Brano proposto:
Lo scorso sabato un nuovo appuntamento con Special Olympics, questa volta ospitato dalla SAMZ.
Come sempre un grande successo, una splendida occasione per entrambe le squadre di trovare nuovo amici sull’amato rettangolo verde.

Rosario Di Maria, allenatore della SAMZ, racconta così l’esperienza vissuta da lui e dai suoi ragazzi:
“Iniziamo con un semplice grazie. Semplice come sono i ragazzi di Special Olympics e grazie per aver dato la possibilità alla squadra under 13 della Samz di Milano, di trovare nuovi amici. È stato tutto talmente naturale, talmente spontaneo, che la disabilità non si è assolutamente avvertita.
L’incontro è avvenuto sul campo da calcio della asd Samz in una giornata di sole, lo scorso 2 giugno, tra ragazzi di 12/13 anni. Un bellissimo allenamento condiviso, concluso con partitella tre le due squadre amalgamate insieme con i due mister.
È stato davvero un momento di gioia e comunione, che tutti, sono certo, ricorderemo con tanto piacere. E per finire… Pranzo insieme! Sicuramente a breve si ripeterà l’esperienza assolutamente, che ha unito con tanta semplicità e naturalezza questi ragazzi. E allora arrivederci a presto!”

Una conclusione molto promettente che controfirma il grande successo che questo progetto raggiunge ad ogni appuntamento!

Esercizio scritto 1: Secondo il brano sull'incontro con Special Olympics, per quale motivo durante l'incontro la disabilità non si è avvertita?
Esercizio scritto 2: Trascrivi dal brano sull'incontro con Special Olympics il passo che comincia con "Lo scorso sabato" e finisce con "sull’amato rettangolo verde.".
Esercizio scritto 3: In quale data si è svolto l'incontro descritto nel brano sull'incontro con Special Olympics?

Dati archiviati:
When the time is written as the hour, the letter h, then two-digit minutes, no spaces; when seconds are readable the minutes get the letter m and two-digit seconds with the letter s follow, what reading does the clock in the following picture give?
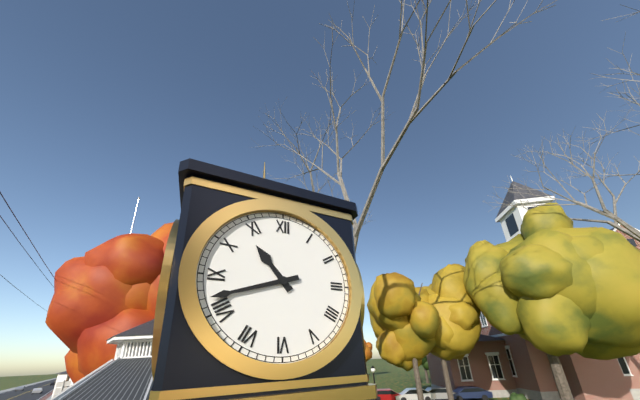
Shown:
10h42
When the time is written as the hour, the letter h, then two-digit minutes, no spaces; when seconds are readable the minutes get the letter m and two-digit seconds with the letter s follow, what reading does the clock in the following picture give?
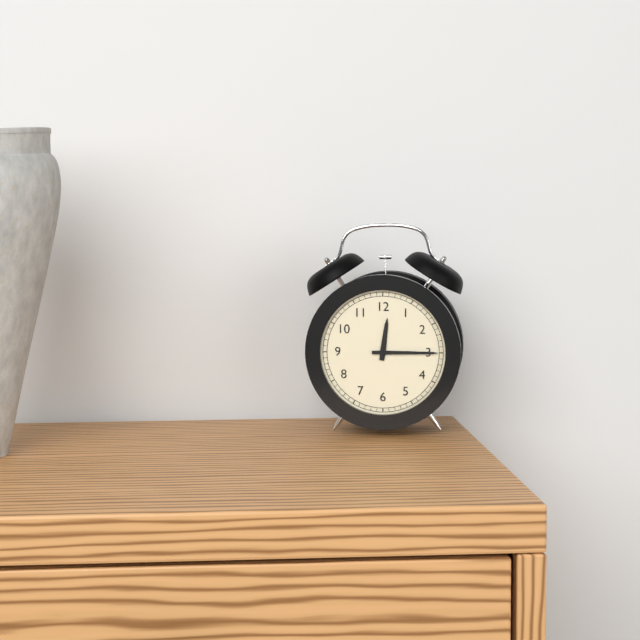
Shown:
12h15
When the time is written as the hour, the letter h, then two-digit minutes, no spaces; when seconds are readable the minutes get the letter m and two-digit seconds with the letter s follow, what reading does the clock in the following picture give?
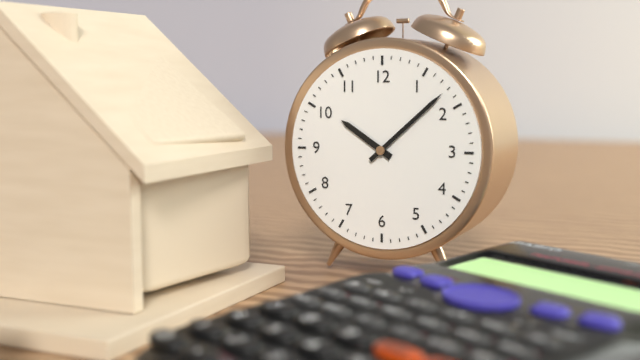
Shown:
10h08
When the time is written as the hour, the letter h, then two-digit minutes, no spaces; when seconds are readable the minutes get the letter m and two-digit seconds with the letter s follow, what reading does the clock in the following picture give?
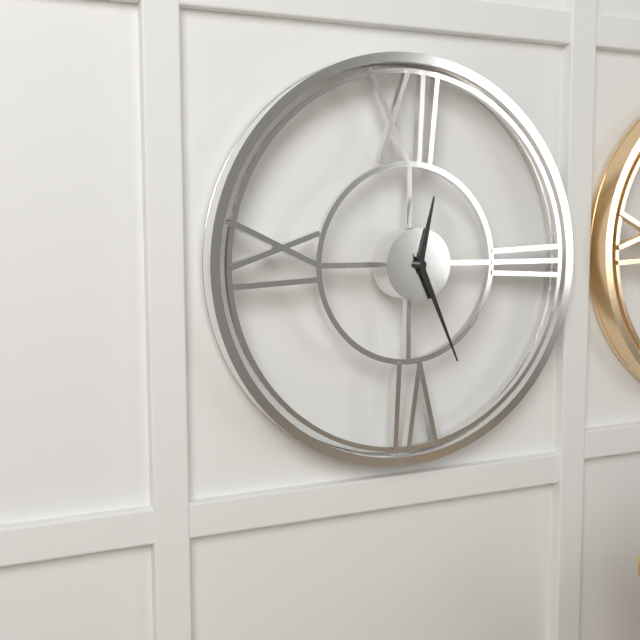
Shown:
12h26
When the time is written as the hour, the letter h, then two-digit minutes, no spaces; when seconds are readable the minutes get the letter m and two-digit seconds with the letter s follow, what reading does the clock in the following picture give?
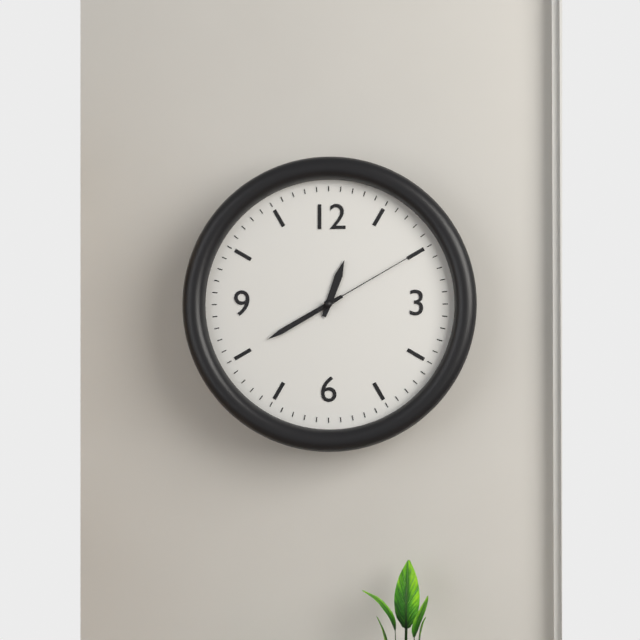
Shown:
12h40m10s
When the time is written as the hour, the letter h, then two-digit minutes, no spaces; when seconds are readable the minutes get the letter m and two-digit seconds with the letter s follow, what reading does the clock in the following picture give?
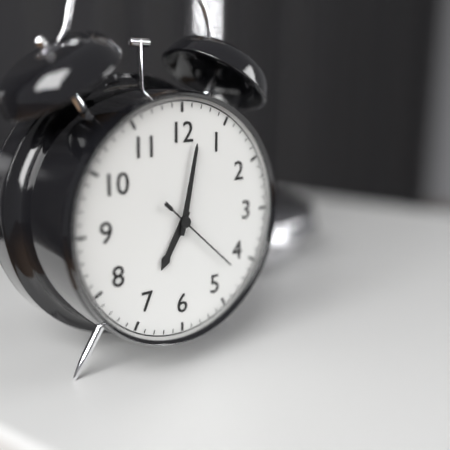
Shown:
7h02m22s
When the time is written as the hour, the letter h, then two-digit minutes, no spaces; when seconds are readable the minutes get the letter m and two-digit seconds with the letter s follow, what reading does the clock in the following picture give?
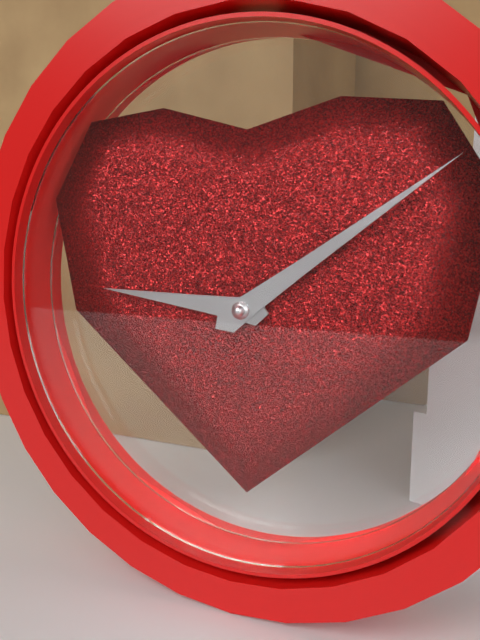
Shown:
9h09
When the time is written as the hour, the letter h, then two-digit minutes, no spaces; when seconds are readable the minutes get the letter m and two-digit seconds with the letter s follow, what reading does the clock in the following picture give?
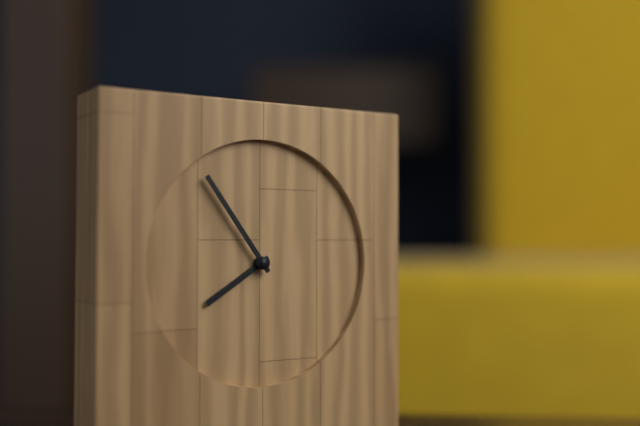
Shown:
7h54
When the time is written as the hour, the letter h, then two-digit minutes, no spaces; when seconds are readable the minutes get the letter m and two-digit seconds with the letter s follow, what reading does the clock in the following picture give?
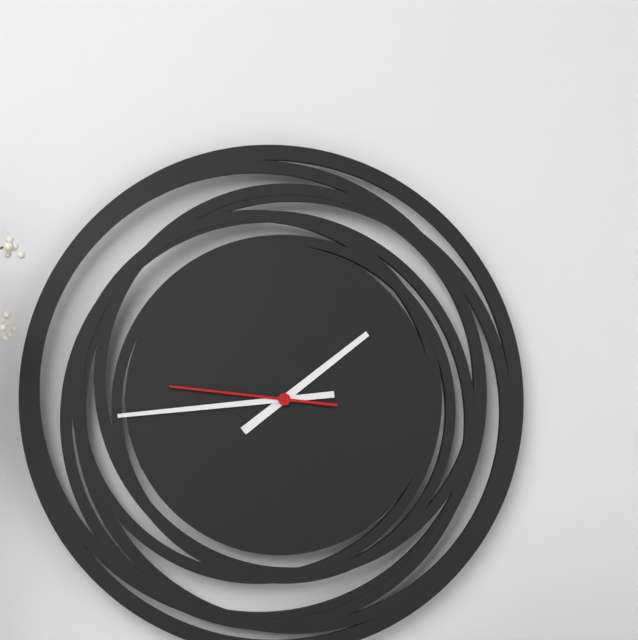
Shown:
1h44m46s
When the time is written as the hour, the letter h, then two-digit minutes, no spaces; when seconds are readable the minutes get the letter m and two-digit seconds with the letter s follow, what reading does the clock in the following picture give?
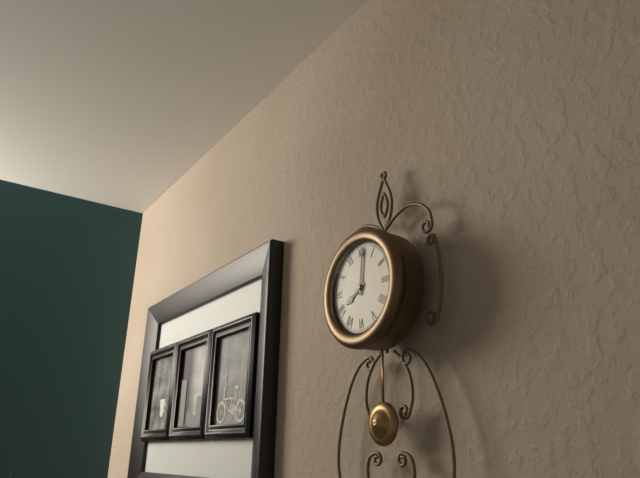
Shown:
8h01
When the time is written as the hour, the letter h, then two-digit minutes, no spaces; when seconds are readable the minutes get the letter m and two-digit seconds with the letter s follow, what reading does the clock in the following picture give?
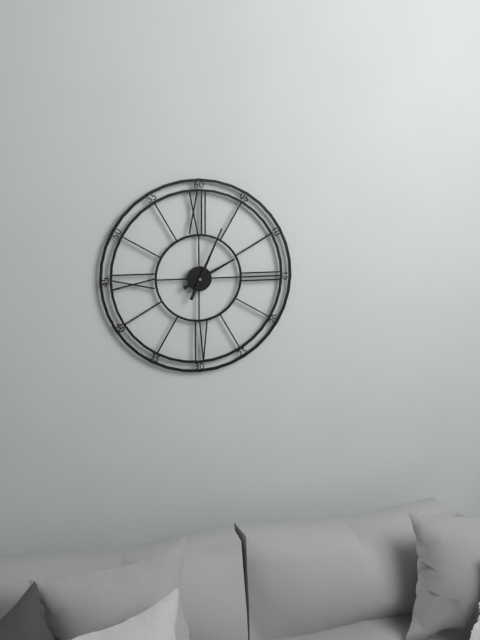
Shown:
2h04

Risposta corretta 1: La disabilità non si è avvertita perché tutto è stato talmente naturale e talmente spontaneo.

Risposta corretta 2:
Lo scorso sabato un nuovo appuntamento con Special Olympics, questa volta ospitato dalla SAMZ.
Come sempre un grande successo, una splendida occasione per entrambe le squadre di trovare nuovo amici sull’amato rettangolo verde.

Risposta corretta 3: L'incontro si è svolto il 2 giugno.